La route devint de plus en plus mauvaise au sortir de la plaine. Il n’est personne aujourd’hui qui, n’ayant pas vu les chemins qu’on avait il y a cinquante ans, puisse s’en faire une idée. C’est tout au plus si notre bête parvenait à nous sortir des ornières profondes où notre gig était logé, suivant l’expression du vieux Randal, et je ne voyais plus rien autour de moi, tant j’étais préoccupée de me retenir à la banquette pour ne pas être lancée au dehors par les cahots épouvantables qu’il nous fallait subir. J’aurais bien fait la route à pied ; mais j’aurais eu de la boue jusqu’à mi-jambe, et il était impossible de se présenter dans un pareil état devant Sa Seigneurie, que j’aurais scandalisée. Nous finîmes enfin par aborder au milieu d’un pâturage où, ayant la perspective de marcher à pied sec, je priai Randal de m’aider à sortir de voiture, ce qu’il fit avec joie par pitié pour sa bête, dont la robe était fumante.

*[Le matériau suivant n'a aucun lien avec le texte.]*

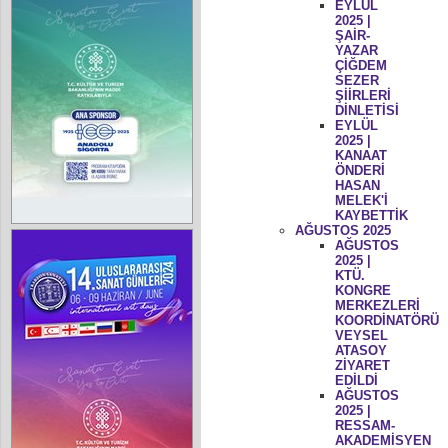
EYLÜL
2025 |
ŞAİR-
YAZAR
ÇİĞDEM
SEZER
ŞİİRLERİ
DİNLETİSİ
EYLÜL
2025 |
KANAAT
ÖNDERİ
HASAN
MELEK'İ
KAYBETTİK
AĞUSTOS 2025
AĞUSTOS
2025 |
KTÜ.
KONGRE
MERKEZLERİ
KOORDİNATÖRÜ
VEYSEL
ATASOY
ZİYARET
EDİLDİ
AĞUSTOS
2025 |
RESSAM-
AKADEMİSYEN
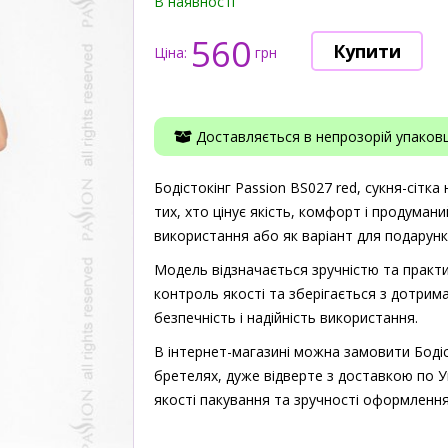
В наявності
560
Ціна:
грн
Доставляється в непрозорій упаковці
Бодістокінг Passion BS027 red, сукня-сітк
тих, хто цінує якість, комфорт і продумани
використання або як варіант для подарунк
Модель відзначається зручністю та практи
контроль якості та зберігається з дотрима
безпечність і надійність використання.
В інтернет-магазині можна замовити Бодіст
бретелях, дуже відверте з доставкою по Ук
якості пакування та зручності оформленн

Le pâturage descendait graduellement jusqu’à un bas-fond qui se déployait entre deux rangées d’ormes séculaires, indiquant sans doute qu’une avenue avait existé jadis à l’endroit où ils s’élevaient ; ce n’était plus aujourd’hui qu’une gorge remplie d’herbe où nous entrâmes au coucher du soleil. Tout à coup je me trouvai en face d’une certaine quantité de marches qui m’arrêtèrent et me firent tourner les yeux vers mon guide.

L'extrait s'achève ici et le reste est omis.